All this nickel and diming contributes into making the Bay Area a horribly expensive place to live; especially for people of modest means, who must pay the greatest percentage of their income in these regressive taxes and fees. Each increase by itself does not amount to much, but the cumulative effect is to add to the unaffordability of the region.
Before increasing taxes YET AGAIN, waste needs to be removed from transportation projects. For example, we need to eliminate the redundant and BART extension between the San Jose and Santa Clara Caltrain stations.
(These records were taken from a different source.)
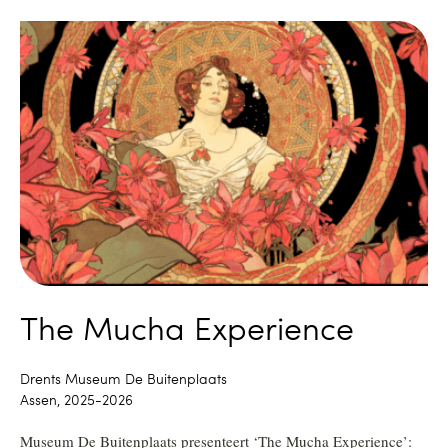
The Mucha Experience
Drents Museum De Buitenplaats
Assen, 2025-2026
Museum De Buitenplaats presenteert ‘The Mucha Experience’: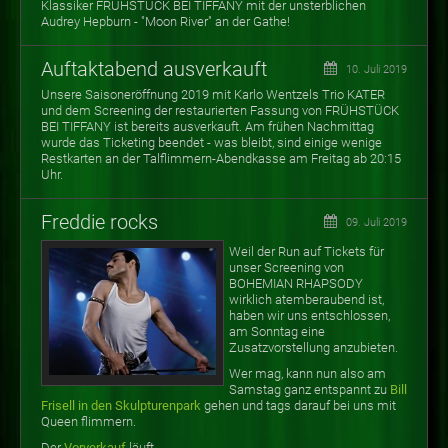
Klassiker FRÜHSTÜCK BEI TIFFANY mit der unsterblichen
Audrey Hepburn - "Moon River" an der Gathe!
Auftaktabend ausverkauft
10. Juli 2019
Unsere Saisoneröffnung 2019 mit Karlo Wentzels Trio KATER
und dem Screening der restaurierten Fassung von FRÜHSTÜCK
BEI TIFFANY ist bereits ausverkauft. Am frühen Nachmittag
wurde das Ticketing beendet - was bleibt, sind einige wenige
Restkarten an der Talflimmern-Abendkasse am Freitag ab 20:15
Uhr.
Freddie rocks
09. Juli 2019
Weil der Run auf Tickets für
unser Screening von
BOHEMIAN RHAPSODY
wirklich atemberaubend ist,
haben wir uns entschlossen,
am Sonntag eine
Zusatzvorstellung anzubieten.
Wer mag, kann nun also am
Samstag ganz entspannt zu
Bill
Frisell in den Skulpturenpark
gehen und tags darauf bei uns mit
Queen flimmern.
Der
Vorverkauf
läuft.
The BART segment from these stations would duplicate both the existing Caltrain line and VTA’s 22 and 522 buses to a station that has approximately 1000 riders each weekday.
Why don’t the wealthy high rollers in the “Leadership Group” suggest taxing their rich companies and leave the little guy alone for a change?
When are we/they going to realize we are in a recession and we don’t know if/when we’ll pull out of it??
“November 2024 ballot”
NO MORE TAXES!!! We are taxed OUT!!
Any ballot Measure or Proposition that asks for even one dime……we will vote NO!! We have food that needs to be found to put on the table, and saving every dime in order to pay the replacement costs of our gas appliances, gas water heater, gas fireplace, gas engine car, etc., required by this failing state.
Mega-Measure was the old latest name for what was emboldened by the passage of the bridge toll measure, plus no doubt the VTA extension of BART into the South Bay. Now the latest darling is Link21 (dumbed-down without the needed space between word and number) taking the SF-East Bay rail tunnel under the Bay that MTC formerly considered, then arbitrarily rejected in an update of its Bay Crossings Study, and holding it up and proposing it now as some glittery, shiny attractive object. (So far, there are no claims of innovation and discovery by groupies, as if Musk had proposed it again now, because MTC doesn’t have any groupies I know of even if transit and rail do.)
Contractor bloat is pre-planned. The only thing missing that would work here is what has been discussed before, adding a service and emergency escape tunnel for vehicles and for passengers, respectively, that could be a rec trail, too. What’s more contractor bloat to something already destined for bloat?
Go ahead, enjoy the chuckles at the link below, except about paying for it.
https://link21program.org/en
Sounds like BART and MTC need to do what every taxpayer has had to do, cut back and spend less. We don’t get to pick someone else’s pocket because of inflation and stagnant wages.
You can raise fares and reduce services in order to close your gap. Let the users pay the cost; don’t expect to put more burden on the taxpayers.